Use this pattern when:

• You want to attach additional behavior to a resource, bug cannot change its code.
•     You want to attach identical behavior to multiple resource implementations. For example, attaching logging functionality to SqlConnection, OracleConnection, OdbcConnection, etc.
• You want to attach additional behavior to a resource without spreading that behavior throughout the application code. 
• You want the ability to dynamically enable an additional behavior without changing application or source code.

Strategies / Variants

Consider these strategies when designing a resource decorator

• Define client code in terms of generic Resource interfaces
  Client code ultimately interacts with a ConcreteResource (i.e., SqlConnection).
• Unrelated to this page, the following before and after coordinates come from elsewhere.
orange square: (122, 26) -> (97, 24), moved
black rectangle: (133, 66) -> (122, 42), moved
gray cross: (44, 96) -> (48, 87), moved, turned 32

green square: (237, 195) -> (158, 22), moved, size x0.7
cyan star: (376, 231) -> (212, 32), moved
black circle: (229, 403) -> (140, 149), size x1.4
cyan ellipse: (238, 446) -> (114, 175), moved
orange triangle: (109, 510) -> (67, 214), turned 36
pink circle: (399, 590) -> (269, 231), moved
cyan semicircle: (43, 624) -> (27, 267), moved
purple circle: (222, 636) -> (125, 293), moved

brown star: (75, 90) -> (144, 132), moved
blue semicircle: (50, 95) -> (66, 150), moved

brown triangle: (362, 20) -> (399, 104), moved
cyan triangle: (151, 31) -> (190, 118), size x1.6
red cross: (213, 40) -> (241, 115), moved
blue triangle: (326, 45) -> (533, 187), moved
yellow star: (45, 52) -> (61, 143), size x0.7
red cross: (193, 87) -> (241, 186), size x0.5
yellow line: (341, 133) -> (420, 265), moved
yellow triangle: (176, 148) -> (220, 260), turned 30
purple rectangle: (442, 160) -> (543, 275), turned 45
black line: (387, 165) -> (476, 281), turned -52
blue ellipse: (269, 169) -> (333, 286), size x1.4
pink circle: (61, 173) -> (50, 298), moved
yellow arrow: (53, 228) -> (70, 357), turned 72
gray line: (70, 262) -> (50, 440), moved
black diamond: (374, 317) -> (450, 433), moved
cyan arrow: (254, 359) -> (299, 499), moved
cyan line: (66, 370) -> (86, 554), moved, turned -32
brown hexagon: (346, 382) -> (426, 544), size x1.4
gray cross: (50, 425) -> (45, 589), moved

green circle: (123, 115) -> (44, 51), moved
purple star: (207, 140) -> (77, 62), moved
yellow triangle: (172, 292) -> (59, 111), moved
However, you should write client code in terms of the generic Resource interface (i.e., IDbConnection).  Doing so will keep your code decoupled from specific ConcreteResouces and ConcreteResourceDecorators.  This is beneficial because it allows you to dynamically plug in other ConcreteResouces and ConcreteResourceDecorators.
  
• Assign BaseResourceDecorator's reference to Resource interface at construction time
  Assigning the reference to Resource (IDbConnection) interface in the constructor code ensures that it is assigned prior to any subsequent invocations. This requires you to define Resource (IDbConnection) parameters in both the BaseResourceDecorator and ConcreteResourceDecorator constructors.
  
• Implement ConcreteResourceDecorator sparingly
  BaseResourceDecorator handles delegating all operations to its reference Resource (IDbConnection) implementation. Because ConcreteResourceDecorator inherits this functionality, it does not need to implement every operation. Instead it should implement only those operations whose behavior should be modified.

Benefits

• Requires minimal changes to application code
  Replacing resources with their equivalent decorators only requires changes to application initialization code.
  
• Has combinatorial characteristics
  A resource decorator ultimately delegates operations to the original resource. However, a decorator references any Resource implementation. This means that a decorator can attach behavior to another decorator. This allows you to attach multiple, otherwise decoupled behaviors, to a single Resource and with any combination.

Liabilities

• Requires complete implementation
  A decorator must implement a resource interface completely. Even though the delegation implementation is mostly a single line of code, the number of operations that some resource interfaces define is in the hundreds.

Related Patterns

• The Resource Decorator is an instance of the Decorator pattern.
• If you attach multiple decorators to the same resource, you form an instance of a Chain of Responsibility.